State capture

By Artchil B. Fernandez

An interesting and curious heated exchange on the Senate floor erupted lately between neophyte senator Raffy Tulfo and veteran senator Cynthia Villar. It was an unexpected tit-for-tat since the subject of the verbal tussle is the budget of the Department of Agriculture.

Sen. Cynthia Villar as chairperson of the Senate Committee on Agriculture was defending the department’s P163.7-billion budget for 2023. In the course of interpellation Sen, Tulfo brought up the matter of farm to market roads (FMRs). He lambasted the FMRs as sources of graft and corruption.

“This farm-to-market road program is riddled with corruption and used by influential politicians. Believe it or not, there are many incidents where towns which are not rice or vegetable-producing have so many farm-to-market projects. There are jokes about cockpit-to-market road, subdivision-to-market road, and even private resort-to-market road,” Tulfo thundered on the Senate floor.  “How does the DA determine that the FMR requested by an influential, rich politician would benefit farmers instead of serving the politician’s interest,” he added.

Then Tulfo delivered a bombshell involving the conversion of rice lands into subdivisions. “Our farmlands keep getting smaller, big developers buy them and convert them into commercial and residential land. What does the DA do about this?” he asked.

The question is a swipe to Sen. Cynthia Villar whose family’s business empire is anchored on real estate and property development. Vista Land, considered the largest homebuilder in the Philippines that operates Camella Homes, Lumina Homes and others, is owned the Villars.

“We buy lands only in the cities and capital towns,” retorted Sen. Cynthia Villar defensively. “Where will the people live if you don’t build subdivisions?” she asked.

Senate President Miguel Zubiri forestalled further heated exchange between Tulfo and Villar by suspending the session.

Whether intentional or not, Tulfo highlighted one vital truth in Philippine political scene – state capture. State capture refers to the manipulation or the use of the state to advance the private interests of individuals and corporations. In plain language it is the capture of the state by individuals, corporations, or families to promote, advance, and serve their self-interests.

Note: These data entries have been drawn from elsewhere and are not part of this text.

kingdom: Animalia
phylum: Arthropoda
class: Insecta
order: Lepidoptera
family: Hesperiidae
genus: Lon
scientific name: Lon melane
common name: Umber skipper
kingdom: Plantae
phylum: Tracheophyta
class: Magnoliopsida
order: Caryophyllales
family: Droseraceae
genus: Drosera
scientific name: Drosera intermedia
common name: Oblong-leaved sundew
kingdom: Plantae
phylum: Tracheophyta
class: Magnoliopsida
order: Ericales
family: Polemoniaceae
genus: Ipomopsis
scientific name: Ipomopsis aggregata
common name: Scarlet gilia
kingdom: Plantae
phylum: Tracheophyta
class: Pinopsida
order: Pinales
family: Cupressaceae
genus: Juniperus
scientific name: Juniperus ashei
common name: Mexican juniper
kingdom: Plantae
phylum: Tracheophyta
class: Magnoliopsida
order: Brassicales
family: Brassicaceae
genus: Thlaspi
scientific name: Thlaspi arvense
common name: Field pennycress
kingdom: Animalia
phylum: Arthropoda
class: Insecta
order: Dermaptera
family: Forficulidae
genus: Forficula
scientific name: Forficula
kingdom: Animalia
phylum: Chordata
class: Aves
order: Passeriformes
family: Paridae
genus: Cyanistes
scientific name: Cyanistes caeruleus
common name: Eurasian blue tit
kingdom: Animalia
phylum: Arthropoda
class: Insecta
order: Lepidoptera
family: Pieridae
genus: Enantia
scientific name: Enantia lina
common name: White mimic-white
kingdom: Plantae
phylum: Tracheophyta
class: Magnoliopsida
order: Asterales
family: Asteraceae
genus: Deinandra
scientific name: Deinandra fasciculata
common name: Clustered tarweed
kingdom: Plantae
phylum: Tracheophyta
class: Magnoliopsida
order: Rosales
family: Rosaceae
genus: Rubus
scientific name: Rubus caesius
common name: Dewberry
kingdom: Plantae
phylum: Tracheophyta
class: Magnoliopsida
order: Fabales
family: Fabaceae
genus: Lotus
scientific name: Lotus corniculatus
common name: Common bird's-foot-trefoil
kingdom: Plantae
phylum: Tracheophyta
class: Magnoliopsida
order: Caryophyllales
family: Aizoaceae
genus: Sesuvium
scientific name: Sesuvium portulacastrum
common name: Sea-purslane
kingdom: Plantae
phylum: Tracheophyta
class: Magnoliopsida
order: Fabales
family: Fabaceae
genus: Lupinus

The Villars claims that their business empire was built through “sipag” (hard work) and “tiyaga” (perseverance/persistence). This is far from the truth. They were on the brink of financial collapse in the aftermath of the 1997 Asian financial crisis. Two Villar companies – Capitol Development Bank (now Optimum Development Bank) and Manila Brickworks – defaulted on a P1.5 billion loan secured from BSP in April 1998.

Manny Villar, the husband of Cynthia Villar was Speaker of House in 1998 and in 2000 presided over the impeachment of former president Erap Estrada. Manny Villar gained enormous economic and political bonanza as Speaker and reaped more extravaganza under the new dispensation after Estrada’s ouster. It was only in the aftermath of the dramatic political change in 2000 where the husband Villar played a key role that saw the drastic and exponential expansion of the Villar business empire.

Without state backing, the Villars would have remained a minor real property developer today. It is not “hard work and “perseverance/persistence” that made the Villars one of the richest families in the country today. It is state capture that made the current enormous wealth of the Villars possible.

The political positions taken by the Villars under the previous Du30 administration illustrates the dynamics of state capture. Mark Villar, son of Sen. Cynthia Villar was the secretary of the Department of Public Works and Highways (DPWH) while the senator chaired the agriculture committee in the Senate. The exchange between Sen. Tulfo and Sen. Cynthia Villar highlighted the correlation of the two positions.

Responding to Tulfo’s query on how the DA determined the FMR requests by politicians, Villar said the DPWH uses drones. “While the budget comes from the DA, it is the DPWH that builds these farm-to-market roads,” she explained. To which Tulfo replied, “So, if the DPWH and the property developers are in cahoots with one another, that’s the end for the poor farmers who are supposed to benefit from these roads.” Bulls eye for Tulfo.

In fairness to the Villars, they are not the only ones who captured the state. The use of the state to advance private interests had been one of the ignominious hall marks of the Marcos dictatorship. It was then called crony capitalism or bureaucrat capitalism. The cronies of Marcos senior bankrupted the Philippine government. Cronyism is one major factor for the downfall of the Philippine economy at that time and a main indicator the rule of the dictator was not a “Golden Age.”

Then there is the saga of Dennis Uy under the Du30’s bloody and gory rule. His meteoric rise is a shining example of state capture. Uy would not have joined the billionaires’ club without state sponsor. Now that his patron is out of power, Uy’s business empire is crumbling.

The proliferation and enduring strength of political dynasties that are now so entrenched in the political landscape are the ultimate embodiment of state capture, from local to national politics.

Unless the Philippine state is freed from the capture of vested oligarchic or elite interests the country will remain poor and backward.